LAST week the House of Lords Economic Affairs Committee published it Price of Power: Reforming the Electricity Market Report. Its findings could be the wake-up call Downing Street needs with respect to the sorry state of the UK electricity industry.

Their Lordships are unambiguous and unequivocal in their conclusions, soundbites from which include: “The growth of renewable energy supported by contracts that guarantee a given price for a fixed period has left the UK facing a possible shortage of capacity as investors have not been willing to build new conventional power plants.”

Indeed Professor Deiter Helm of Oxford University commented that “capacity margins are effectively nought so the security of supply problem is back with a vengeance”.

The report also said “successive governments are perhaps guilty of overlooking security at times” and mentioned “the disincentives for private investment in electricity generation created by the growth of intermittent renewables”.

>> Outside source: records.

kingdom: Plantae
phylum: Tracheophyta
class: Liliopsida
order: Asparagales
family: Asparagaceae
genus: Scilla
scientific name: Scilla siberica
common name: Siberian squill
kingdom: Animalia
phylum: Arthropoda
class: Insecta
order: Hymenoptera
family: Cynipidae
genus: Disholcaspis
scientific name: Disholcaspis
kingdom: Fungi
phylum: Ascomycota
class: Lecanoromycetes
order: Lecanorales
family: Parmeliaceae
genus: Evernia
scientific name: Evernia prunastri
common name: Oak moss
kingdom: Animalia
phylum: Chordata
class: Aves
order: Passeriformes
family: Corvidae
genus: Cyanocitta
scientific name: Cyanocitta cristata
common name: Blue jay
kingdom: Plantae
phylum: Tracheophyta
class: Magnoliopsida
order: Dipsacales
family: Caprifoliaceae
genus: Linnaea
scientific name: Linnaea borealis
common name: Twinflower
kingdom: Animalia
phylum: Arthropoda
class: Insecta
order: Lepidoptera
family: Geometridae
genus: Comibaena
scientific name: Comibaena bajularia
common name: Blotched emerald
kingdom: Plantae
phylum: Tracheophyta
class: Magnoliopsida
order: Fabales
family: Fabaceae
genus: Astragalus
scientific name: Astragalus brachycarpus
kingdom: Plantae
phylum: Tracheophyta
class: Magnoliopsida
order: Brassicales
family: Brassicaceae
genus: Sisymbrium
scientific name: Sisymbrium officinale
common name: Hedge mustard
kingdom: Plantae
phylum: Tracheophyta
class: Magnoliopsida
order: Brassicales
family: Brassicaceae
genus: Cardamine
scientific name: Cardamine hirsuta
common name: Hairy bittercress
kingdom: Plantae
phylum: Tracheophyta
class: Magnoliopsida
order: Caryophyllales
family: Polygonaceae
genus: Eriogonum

The report adds that “we must] ensure that security of supply is always the first and most important consideration in energy policy. Affordability and decarbonisation must not be prioritised ahead of security. This may mean waiting for the development of new technologies which can reduce emissions.”

It concludes that constant intervention by successive governments in the electricity sector has led to a complicated uncompetitive market “that is failing consumers and businesses”.

It confirms that domestic electric bills in Britain have risen from second cheapest in Europe to seventh since the mid-2000s with decarbonisation having added more than 10 per cent to our average bill. Bills for UK industry are now among the highest in Europe.

The report sees the need to create a National Energy Research Centre to search for “new methods of producing cheap, clean energy and translate them into commercial applications” and an Energy Commission to “provide greater scrutiny of energy policy decisions”

I believe we need to go further and provide such a group with the legal authority to system-model (which is not presently being done) establish, dictate and enforce the future requirements for our networks to guarantee the UK’s security.

The report further logically advocates the development of a “Plan B” to address the possibility that the proposed Hinckley new nuclear station is delayed or fails to produce the anticipated power, which is a real possibility given the difficulties the selected design is having in the Flammanville project.

Following their Lordships’ report the silence from renewables groups and the subsidy sustained wind and biomass generators has been deafening - a result, presumably, of its clinical disentrailing and exposure of the reliability reducing and cost-increasing contribution so called “renewables” are making to our energy networks.

Let us hope Downing Street has not binned it upon arrival.

DB Watson,

Saviskaill, Langdales Avenue, Cumbernauld.